*** Opening SELECTED TEXT ***
You could say this entry is a Flashback Friday, or a belated Throwback Thursday, or even a misplaced Saturday Confessional but, no matter how you categorize it, it is the true story of Why ghost_light Doesn't Do Karaoke.
My family hosted Japanese exchange students a three or four years in a row when I was a teen. A few of those Summers have begun to bleed together, a few of the girls stand out: Out-going Asako who also loved Fame and who knocked on my door one night declaring "Jenna," (I was always Jenna to her and, because all the subsequent girls went to her school, she told them all to call me that) "Jenna, I want to talk about boys!" and we spent the next hour, not discussing cute actors, but talking about her fears that her parents were going to put her in an arranged marriage when she graduated from high school. Our comedian, Kumi, who once stole my dad's glasses and sweater and clumped around the house in them until he noticed and then ran off giggling. Studious, smart Yukiko who, after passing the smelter in my hometown, spent half an hour and all of Kumi's patience trying to work out how to explain to us that smelting different metals could result in different synthetic stones.
You could have knocked me over with a feather when the invitation to come visit Japan came, not from Asako, but from Yukiko. We were both in college. I was studying acting, she was studying some frighteningly complicated branch of chemistry.
*** Closing SELECTED TEXT ***
WHAT TO DO - From the entry about hosting Japanese exchange students, quote the passage that opens with the words "You could have" and closes with "branch of chemistry.".
*** Opening RECORD EXCERPTS ***
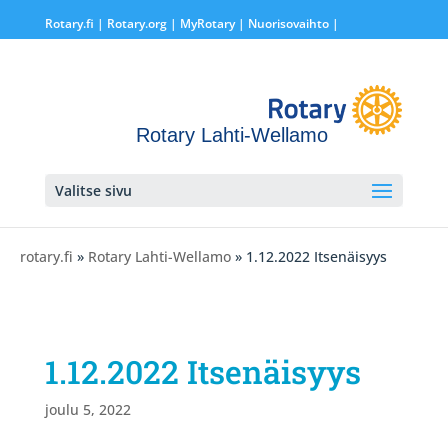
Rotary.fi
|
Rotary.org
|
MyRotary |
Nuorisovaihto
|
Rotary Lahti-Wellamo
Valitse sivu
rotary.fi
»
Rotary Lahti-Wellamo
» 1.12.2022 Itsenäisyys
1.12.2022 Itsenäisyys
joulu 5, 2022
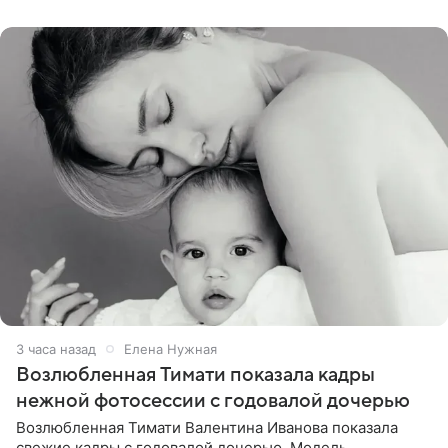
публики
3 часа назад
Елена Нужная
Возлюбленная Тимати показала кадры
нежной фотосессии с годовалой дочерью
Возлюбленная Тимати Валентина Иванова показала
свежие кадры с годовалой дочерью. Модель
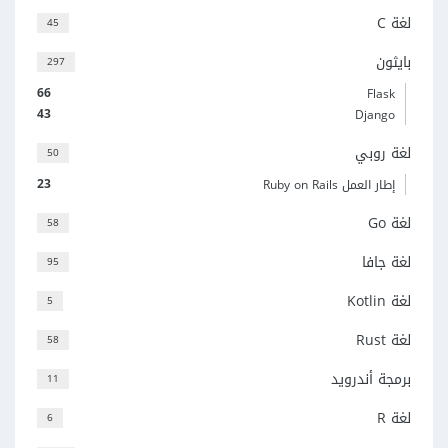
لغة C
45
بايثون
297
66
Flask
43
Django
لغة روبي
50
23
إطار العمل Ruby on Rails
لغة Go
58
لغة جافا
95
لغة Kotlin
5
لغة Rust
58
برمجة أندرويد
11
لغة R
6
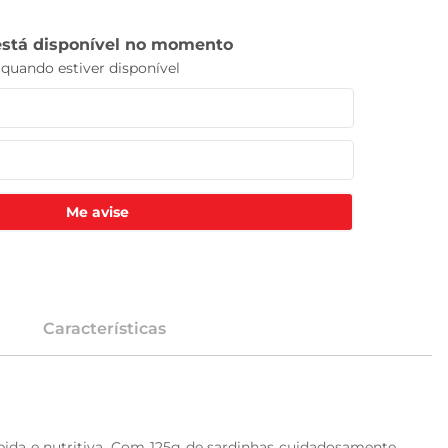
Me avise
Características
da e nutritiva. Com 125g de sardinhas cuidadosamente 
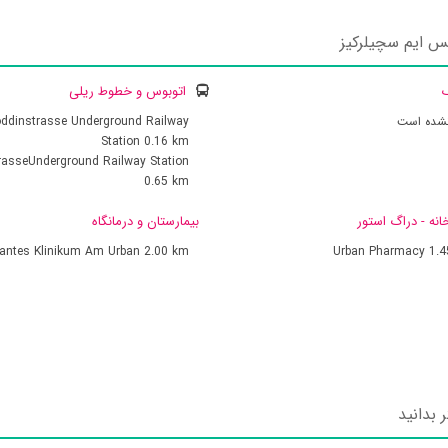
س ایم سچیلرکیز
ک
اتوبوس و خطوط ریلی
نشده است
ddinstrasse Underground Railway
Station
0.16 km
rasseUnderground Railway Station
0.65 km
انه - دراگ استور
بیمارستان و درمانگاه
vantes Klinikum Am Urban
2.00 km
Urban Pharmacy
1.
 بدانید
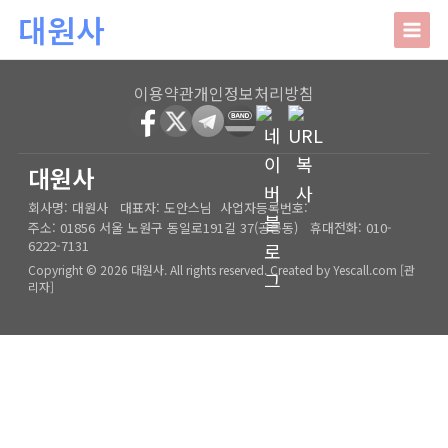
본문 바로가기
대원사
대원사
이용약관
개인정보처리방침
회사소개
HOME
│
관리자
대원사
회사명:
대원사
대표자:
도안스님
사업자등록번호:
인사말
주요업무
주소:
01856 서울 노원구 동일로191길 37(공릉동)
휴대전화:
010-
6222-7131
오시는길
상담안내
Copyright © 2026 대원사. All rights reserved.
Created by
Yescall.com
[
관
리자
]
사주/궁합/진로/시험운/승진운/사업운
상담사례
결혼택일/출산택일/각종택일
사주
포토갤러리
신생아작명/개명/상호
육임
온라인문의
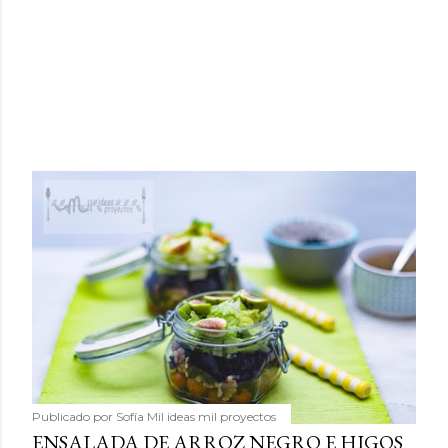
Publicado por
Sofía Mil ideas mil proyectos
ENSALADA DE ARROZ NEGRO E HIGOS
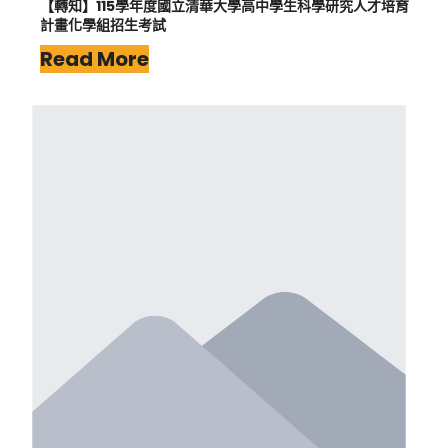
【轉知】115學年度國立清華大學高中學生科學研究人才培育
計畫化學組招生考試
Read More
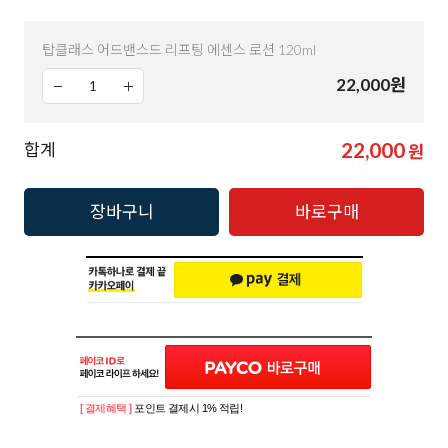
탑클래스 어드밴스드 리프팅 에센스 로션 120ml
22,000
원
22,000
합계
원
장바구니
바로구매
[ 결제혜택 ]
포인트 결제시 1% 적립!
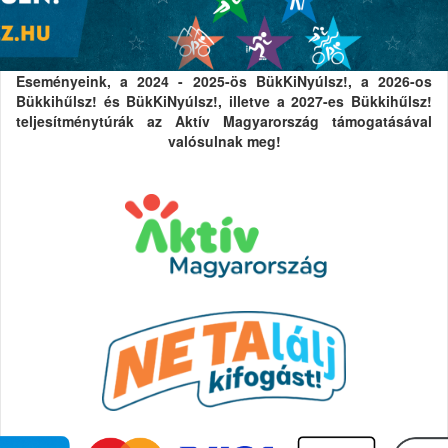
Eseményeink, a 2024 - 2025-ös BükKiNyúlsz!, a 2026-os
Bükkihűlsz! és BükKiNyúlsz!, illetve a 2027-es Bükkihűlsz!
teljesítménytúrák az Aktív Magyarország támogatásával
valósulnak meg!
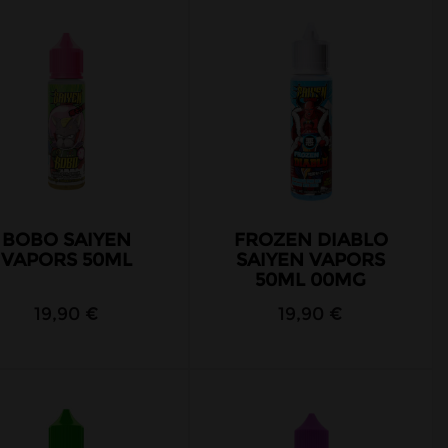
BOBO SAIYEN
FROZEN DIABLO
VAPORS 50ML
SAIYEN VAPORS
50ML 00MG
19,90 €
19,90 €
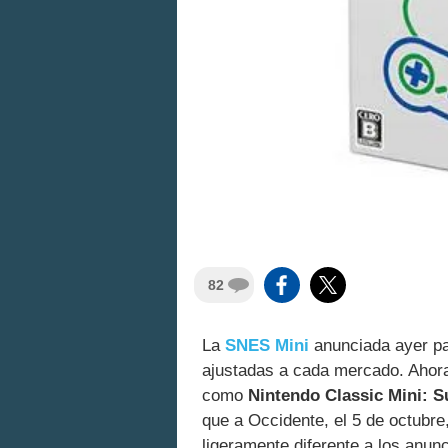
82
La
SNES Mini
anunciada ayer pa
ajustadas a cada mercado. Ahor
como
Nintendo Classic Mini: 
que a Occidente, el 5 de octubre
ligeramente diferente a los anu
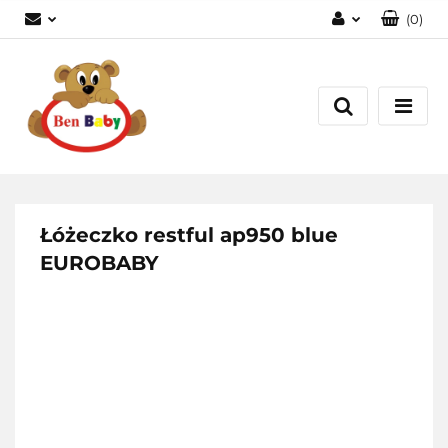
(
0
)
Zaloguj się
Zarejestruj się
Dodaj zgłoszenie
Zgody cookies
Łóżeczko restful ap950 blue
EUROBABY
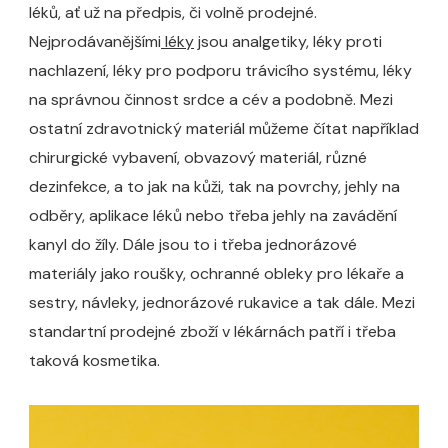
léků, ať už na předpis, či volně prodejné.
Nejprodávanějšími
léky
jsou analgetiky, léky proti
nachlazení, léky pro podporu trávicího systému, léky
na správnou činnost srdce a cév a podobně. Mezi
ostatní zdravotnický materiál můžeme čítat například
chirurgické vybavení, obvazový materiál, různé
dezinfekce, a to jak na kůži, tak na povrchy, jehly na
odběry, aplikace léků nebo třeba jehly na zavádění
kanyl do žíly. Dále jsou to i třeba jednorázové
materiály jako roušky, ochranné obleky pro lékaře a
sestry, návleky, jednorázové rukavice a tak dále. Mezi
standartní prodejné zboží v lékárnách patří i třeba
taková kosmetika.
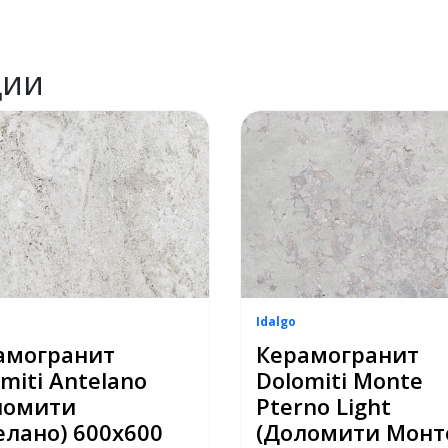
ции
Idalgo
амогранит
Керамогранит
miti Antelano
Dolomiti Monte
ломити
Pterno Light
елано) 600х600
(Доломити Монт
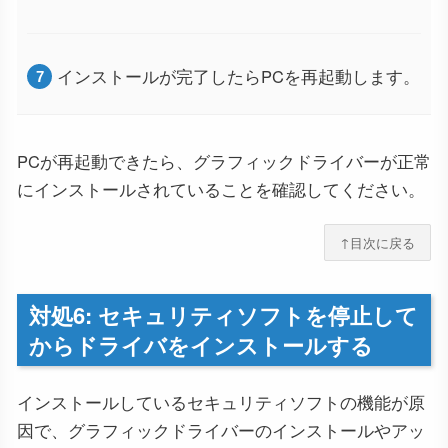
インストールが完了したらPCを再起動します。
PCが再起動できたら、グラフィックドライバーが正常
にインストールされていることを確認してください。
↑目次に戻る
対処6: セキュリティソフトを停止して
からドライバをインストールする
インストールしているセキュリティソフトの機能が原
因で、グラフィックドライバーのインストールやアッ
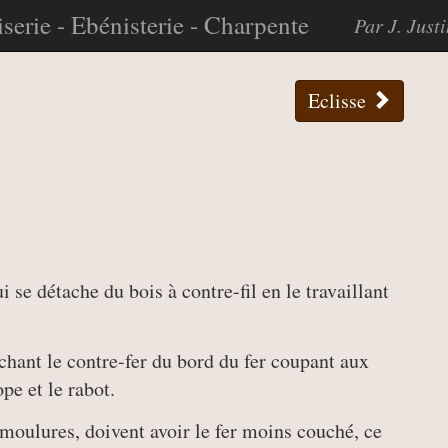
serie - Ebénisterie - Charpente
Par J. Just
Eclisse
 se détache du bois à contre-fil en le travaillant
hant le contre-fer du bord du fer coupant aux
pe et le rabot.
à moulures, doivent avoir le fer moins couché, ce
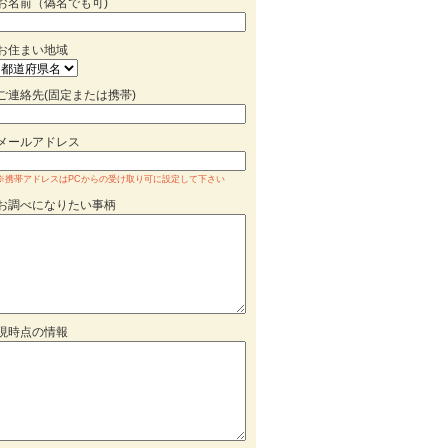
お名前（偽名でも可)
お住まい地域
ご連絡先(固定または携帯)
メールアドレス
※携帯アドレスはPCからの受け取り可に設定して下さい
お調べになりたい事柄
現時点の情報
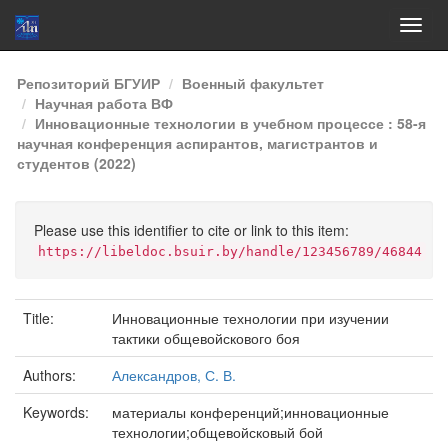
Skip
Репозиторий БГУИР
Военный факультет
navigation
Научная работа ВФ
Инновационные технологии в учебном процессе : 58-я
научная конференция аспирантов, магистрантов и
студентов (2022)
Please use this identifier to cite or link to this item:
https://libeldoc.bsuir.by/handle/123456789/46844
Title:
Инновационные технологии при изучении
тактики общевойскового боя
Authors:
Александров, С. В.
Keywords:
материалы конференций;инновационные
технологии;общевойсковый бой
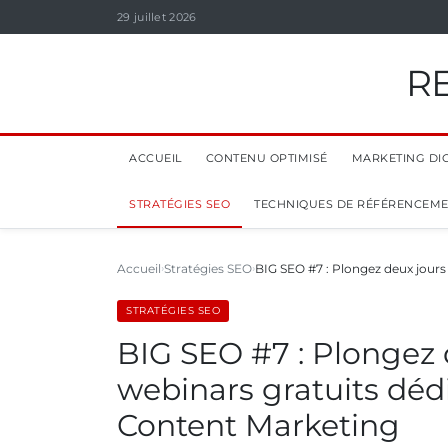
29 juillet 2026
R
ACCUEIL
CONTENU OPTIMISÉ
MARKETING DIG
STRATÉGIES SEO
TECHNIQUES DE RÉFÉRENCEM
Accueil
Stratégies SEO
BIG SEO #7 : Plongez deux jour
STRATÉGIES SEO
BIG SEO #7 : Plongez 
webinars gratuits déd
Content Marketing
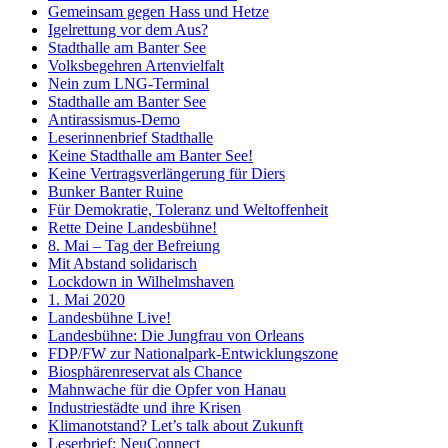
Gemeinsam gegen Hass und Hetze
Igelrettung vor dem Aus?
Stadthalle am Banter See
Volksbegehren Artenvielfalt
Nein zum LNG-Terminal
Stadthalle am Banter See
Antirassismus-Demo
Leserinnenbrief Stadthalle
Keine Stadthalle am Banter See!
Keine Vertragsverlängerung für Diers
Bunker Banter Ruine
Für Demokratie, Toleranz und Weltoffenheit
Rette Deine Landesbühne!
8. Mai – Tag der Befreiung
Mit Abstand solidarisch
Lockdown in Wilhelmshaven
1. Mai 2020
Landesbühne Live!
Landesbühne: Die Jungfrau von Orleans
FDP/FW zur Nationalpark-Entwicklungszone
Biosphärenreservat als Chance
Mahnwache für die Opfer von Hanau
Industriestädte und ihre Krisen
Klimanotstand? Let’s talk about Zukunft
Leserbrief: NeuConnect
*** Closing RECORD EXCERPTS ***
RESULT -
You could have knocked me over with a feather when the invitation to come visit Japan came, not from Asako, but from Yukiko. We were both in college. I was studying acting, she was studying some frighteningly complicated branch of chemistry.